When self-doubt creeps in, I use the mantra: “rest is an action.” Some of my best ideas have come during moments of doing nothing.
Seek Joy/Pleasure/Fun
With all this deep inner work, I had to remember that life isn’t about being serious all the time. Joy and fun can feed our souls too!
I learned that I didn’t have to wait to “earn” pleasure or fun activities as a reward.
Making time for fun was just as important as the other parts of BLISS.
Giving myself permission to take time for myself was a huge test of my ego. Mentally, I resisted. Scheduling one night a week as “Gerri’s Night Out” forced me to make plans and consider what would be nourishing and fun for me—just me—each week.
By experimenting, I learned what truly served me personally as self-care, what didn’t and what best supported me in the context of my life during the week.
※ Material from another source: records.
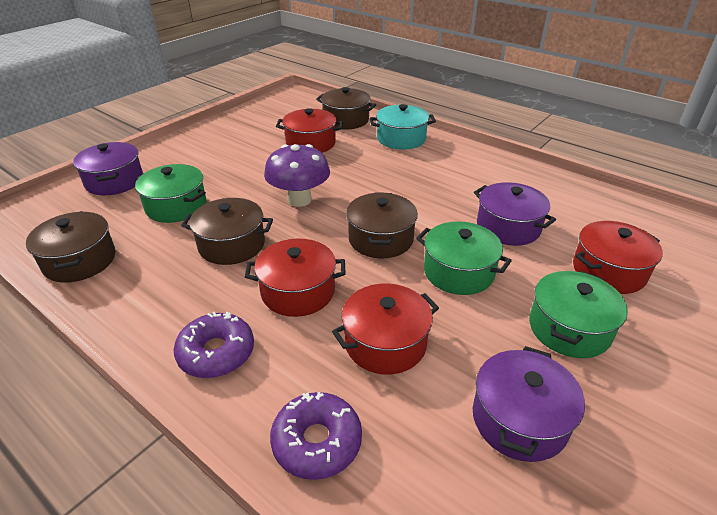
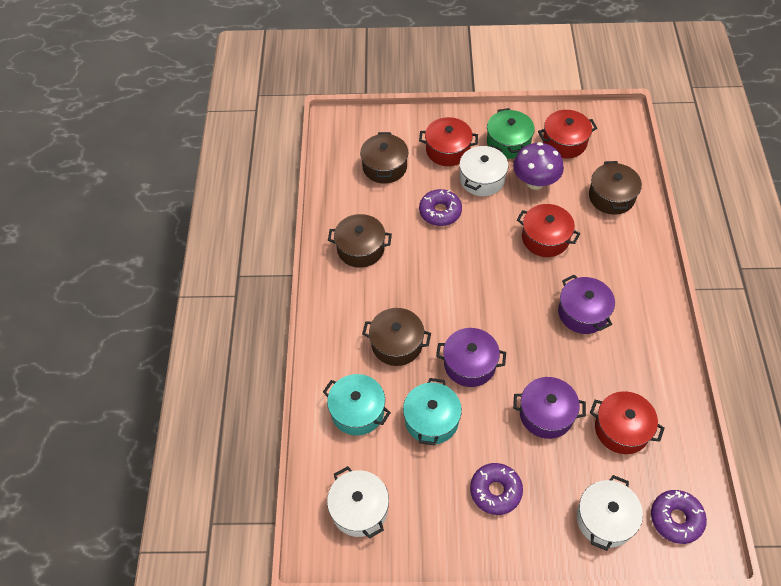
green pot: [135,164,207,223] [416,221,512,295] [529,271,628,358] = 3 -> [487,108,535,159] = 1
purple donut: [174,312,254,378] [270,392,362,480] = 2 -> [419,189,462,226] [470,463,523,515] [651,490,707,544] = 3
turquoise pot: [369,104,436,150] = 1 -> [323,374,391,436] [403,378,462,446] = 2
white pot: none = 0 -> [327,466,389,539] [459,145,508,196] [577,475,643,551] = 3

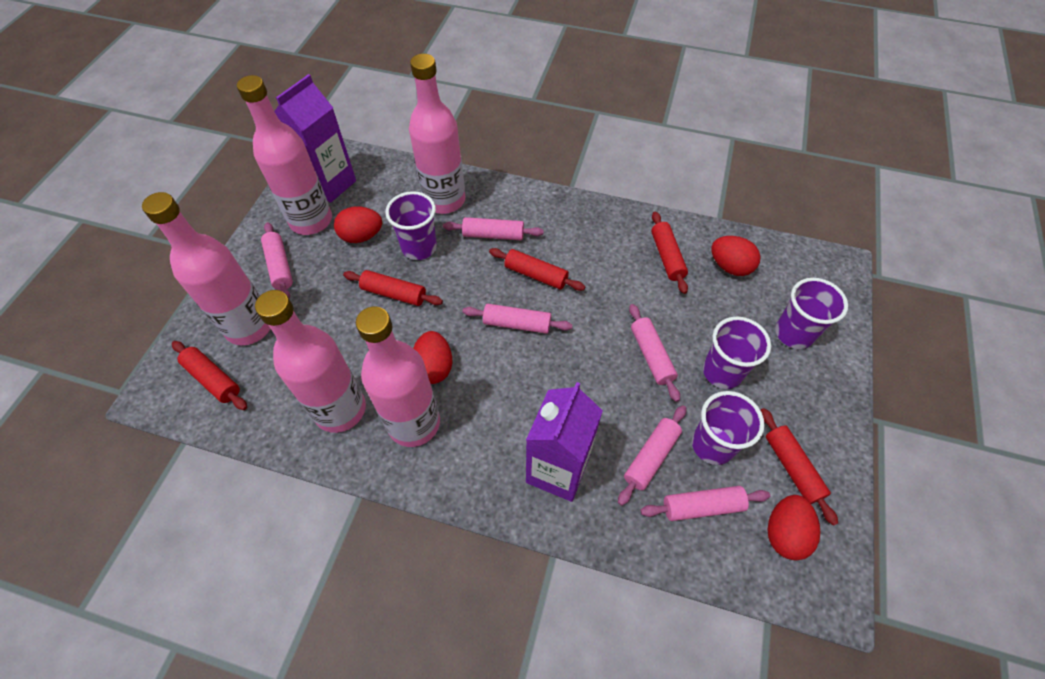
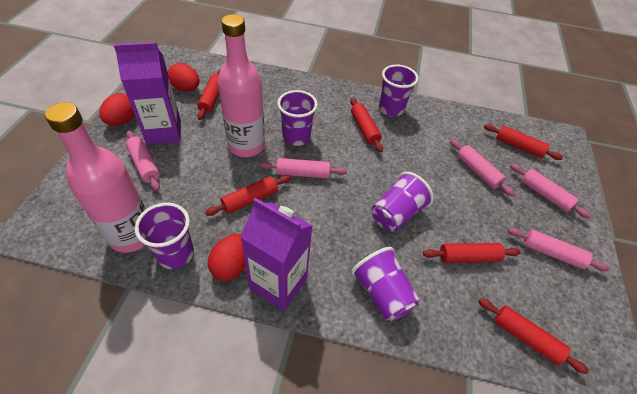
pink bottle: [142,192,271,345] [237,75,332,235] [255,290,366,433] [356,307,440,447] [409,54,465,214] = 5 -> [45,102,146,253] [218,14,265,157] = 2
pink rolling pin: [261,222,293,299] [443,217,544,240] [463,304,572,334] [618,405,686,506] [629,304,680,402] [641,486,770,521] = 6 -> [126,131,160,191] [259,158,347,179] [450,139,515,196] [508,228,610,271] [510,163,591,219] = 5
purple cup: [385,191,437,260] [692,391,765,465] [703,317,771,389] [775,278,848,349] = 4 -> [135,203,194,269] [277,90,318,146] [351,247,420,322] [372,172,434,232] [379,64,419,117] = 5
red egg: [334,207,382,243] [413,331,452,384] [711,236,760,276] [767,495,821,561] = 4 -> [99,93,135,126] [168,63,199,91] [208,234,246,281] = 3
red rolling pin: [172,341,247,410] [343,270,443,306] [489,248,585,291] [651,211,688,294] [761,408,838,526] = 5 -> [197,70,220,120] [205,175,291,216] [350,98,383,153] [423,243,521,263] [478,298,589,374] [484,124,563,160] = 6

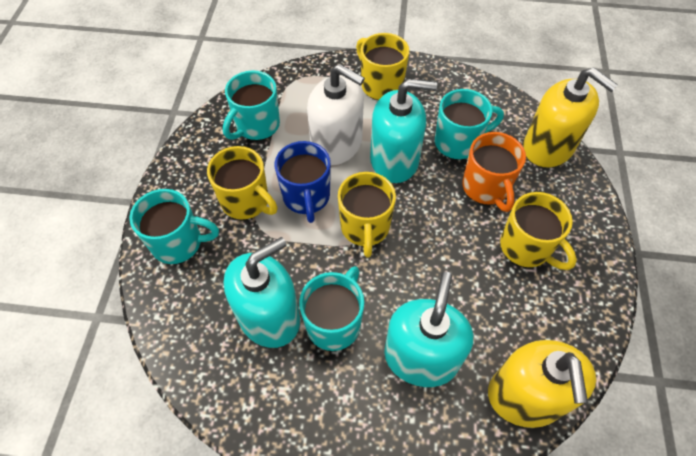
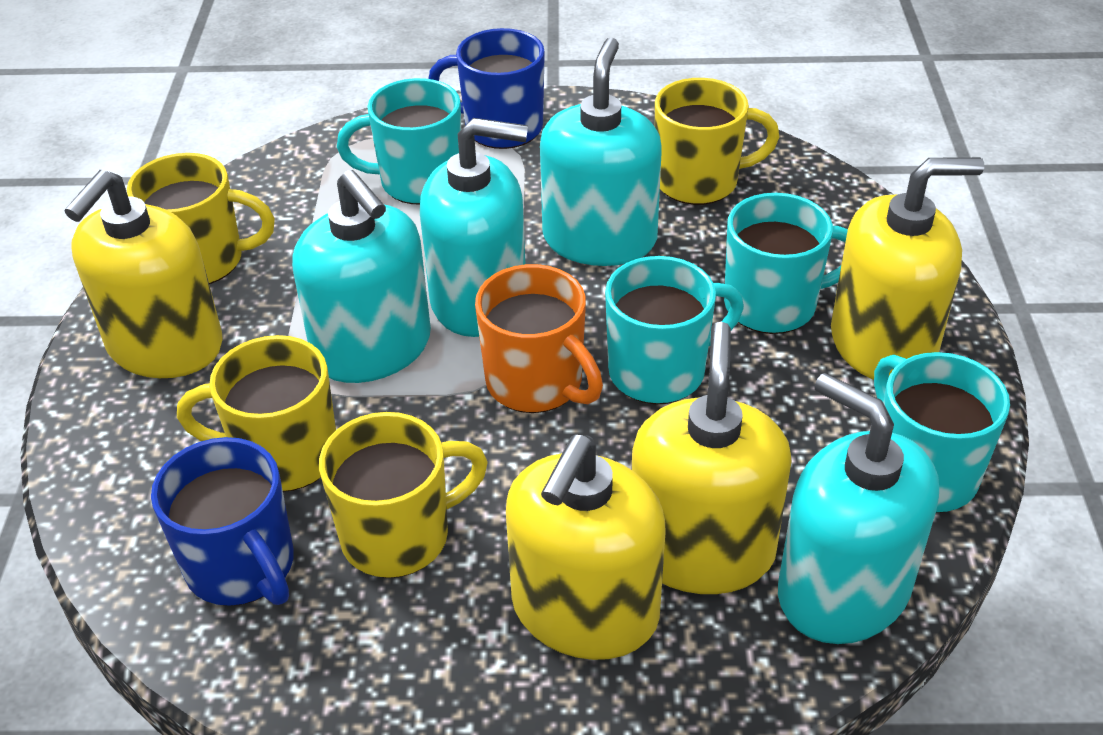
blue mug: [275,141,331,223] = 1 -> [151,437,294,606] [428,28,545,149] = 2
turquoise soap dispenser: [224,237,300,348] [370,79,437,183] [384,272,473,387] = 3 -> [292,170,431,383] [420,118,528,337] [540,37,662,266] [778,373,939,644] = 4
white soap dispenser: [307,64,365,165] = 1 -> none = 0
yellow soap dispenser: [488,340,596,428] [523,67,618,167] = 2 -> [64,170,223,378] [506,435,666,660] [632,322,792,594] [831,157,984,380] = 4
The unintended happy by-product of all this inner work? I brought the energy of fun to work with me. There is nothing like the shared experience of fun to build bonds of trust in the workplace. Happier people make for happier workplaces.
So, there you have it. How BLISS begets bliss.
It’s the framework I’ve created to lead my personal version of a blissful life. In addition to regular exercise and supportive nutrition, it’s the toolkit I use daily to nurture a truly happy life. May it serve you in the same.